In this article, I will address the climate change scepticism by taking the example of jute as one single case, that is already badly hit by climate change.

Jute farmers and jute mill workers together account for 5 million people. That is roughly the same as the entire population of Singapore or Finland. Jute provides climate-friendly packaging and an excellent alternative to plastics.

Jute can ensure that microplastics are not injected into our sugar, wheat, rice etc and protect us from the constant assault of microplastics. The good story about jute is that it is completely non-toxic, unlike synthetic packaging materials such as plastics that we tend to use for our regular food items such as sugar.

Jute is great for the environment, is carbon neutral and non-toxic.

So what is the issue with jute then? Jute prices have suddenly plummeted and jute farmers and jute mill workers are in distress. Why has there been a sudden fall in raw jute prices?

Jute prices have fallen as there has been an overproduction of jute and the produce that has come out this year in India, is largely of a poorer quality. As we know from basic economics, if the crop production goes up, the crop prices fall. Also, the mills are not able to use the poor quality jute for diversified products, as poorer quality jute is brittle.

What does all this have anything to do with climate change?

The reason there was an overproduction of jute and deterioration in the quality of jute produced was because there was a delay of about a month for the rains to arrive. Jute is heavily dependent on large amounts of fresh water for its post harvesting processing.

If the jute is harvested before the rains arrive, it would not be possible to process the jute. Hence, the harvesting was delayed by a month. This led to the additional growth of the jute plants by about 25%. This may ordinarily sound to be a good thing, but as jute grows and becomes older, its quality deteriorates and the fibre becomes more brittle, thus rendering it unsuitable for many applications. This is what has happened this season in the jute producing parts of this country.

It is worthwhile to note that jute is one of the cleanest agricultural crops, and it is an in-between crop. When the jute is cut, the leaves and other wastes are ploughed back into the soil, and the soil is enriched and is ready for the next crop within 14 days. There is no burning of crop residue. Also, the jute stick itself is a wonderful fuel for cooking as well as for papermaking. No wonder jute is referred to as the golden fibre.

Farmers are losing almost Rs 20,000 per bigha on this crop, as the rains got delayed. Is the delay in rains a one-off situation? From the data, it does not look like so. Climate change has started disrupting the agricultural patterns. Surely, humans will be able to adapt.

Policy changes such as greater push for jute for packaging will happen. Crops will get planted a month later. But all such changes require time to respond. And the proposed climate resilience infrastructure is to help humans adapt to climate change and not perish in a great tragedy.

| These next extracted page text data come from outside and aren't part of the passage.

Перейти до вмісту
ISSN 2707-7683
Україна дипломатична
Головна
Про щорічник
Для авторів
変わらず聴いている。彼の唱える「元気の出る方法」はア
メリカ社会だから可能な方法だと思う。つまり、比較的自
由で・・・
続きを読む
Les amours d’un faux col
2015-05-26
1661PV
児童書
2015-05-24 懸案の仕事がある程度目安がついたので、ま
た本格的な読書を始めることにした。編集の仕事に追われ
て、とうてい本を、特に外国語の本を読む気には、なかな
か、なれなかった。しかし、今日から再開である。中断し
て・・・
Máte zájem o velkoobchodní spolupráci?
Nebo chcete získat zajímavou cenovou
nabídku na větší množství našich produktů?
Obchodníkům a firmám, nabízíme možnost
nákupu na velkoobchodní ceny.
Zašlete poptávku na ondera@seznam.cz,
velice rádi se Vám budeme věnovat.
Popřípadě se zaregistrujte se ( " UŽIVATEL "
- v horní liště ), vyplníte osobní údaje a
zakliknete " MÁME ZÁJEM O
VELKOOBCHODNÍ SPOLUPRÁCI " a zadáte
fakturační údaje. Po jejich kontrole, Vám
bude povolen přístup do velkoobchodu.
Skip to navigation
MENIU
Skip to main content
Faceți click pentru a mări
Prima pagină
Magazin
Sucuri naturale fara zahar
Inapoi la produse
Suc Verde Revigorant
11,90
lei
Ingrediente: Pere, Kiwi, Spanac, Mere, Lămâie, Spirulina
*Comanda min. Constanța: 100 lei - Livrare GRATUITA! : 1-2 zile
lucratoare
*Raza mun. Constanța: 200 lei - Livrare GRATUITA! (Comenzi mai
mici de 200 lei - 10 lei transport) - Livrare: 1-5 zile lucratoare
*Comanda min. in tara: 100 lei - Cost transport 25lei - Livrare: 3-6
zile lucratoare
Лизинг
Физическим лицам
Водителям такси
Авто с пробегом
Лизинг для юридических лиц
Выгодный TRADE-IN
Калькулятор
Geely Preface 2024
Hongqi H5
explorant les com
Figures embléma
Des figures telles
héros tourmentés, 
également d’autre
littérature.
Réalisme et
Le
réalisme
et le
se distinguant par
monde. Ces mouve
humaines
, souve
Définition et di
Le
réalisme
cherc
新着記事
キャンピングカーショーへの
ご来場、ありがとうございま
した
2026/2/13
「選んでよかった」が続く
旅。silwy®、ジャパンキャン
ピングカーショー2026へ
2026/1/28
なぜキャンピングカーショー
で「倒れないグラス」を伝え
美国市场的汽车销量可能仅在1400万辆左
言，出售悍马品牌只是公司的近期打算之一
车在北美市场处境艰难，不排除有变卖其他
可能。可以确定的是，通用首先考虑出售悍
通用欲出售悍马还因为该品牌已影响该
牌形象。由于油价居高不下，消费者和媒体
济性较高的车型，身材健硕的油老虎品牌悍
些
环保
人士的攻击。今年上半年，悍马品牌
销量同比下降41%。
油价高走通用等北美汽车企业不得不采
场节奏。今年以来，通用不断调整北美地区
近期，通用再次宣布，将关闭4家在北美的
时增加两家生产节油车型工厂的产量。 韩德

It will be worthwhile to mention that due to positive policy intervention of cooking gas supply to all, the market for jute sticks as a cooking fuel has disappeared. Even though it is good for the air and good for the health of those who cook (women have one of the highest incidences of COPD induced by indoor air pollution due to cooking), it is another blow to the farmers.

This only serves to underline that when the fragile balance between agriculture, economics, human behaviour and policy making is disrupted, a series of ripple effects get catalysed. These ripple effects have detrimental impact on the vulnerable sections of society. This is why we need to build the climate change resilience infrastructure in advance, and that time has come.

Jute has demonstrated that climate change is real and the impact of climate change on agriculture is also real and debilitating. We need to respond to it with a great sense of urgency and alacrity.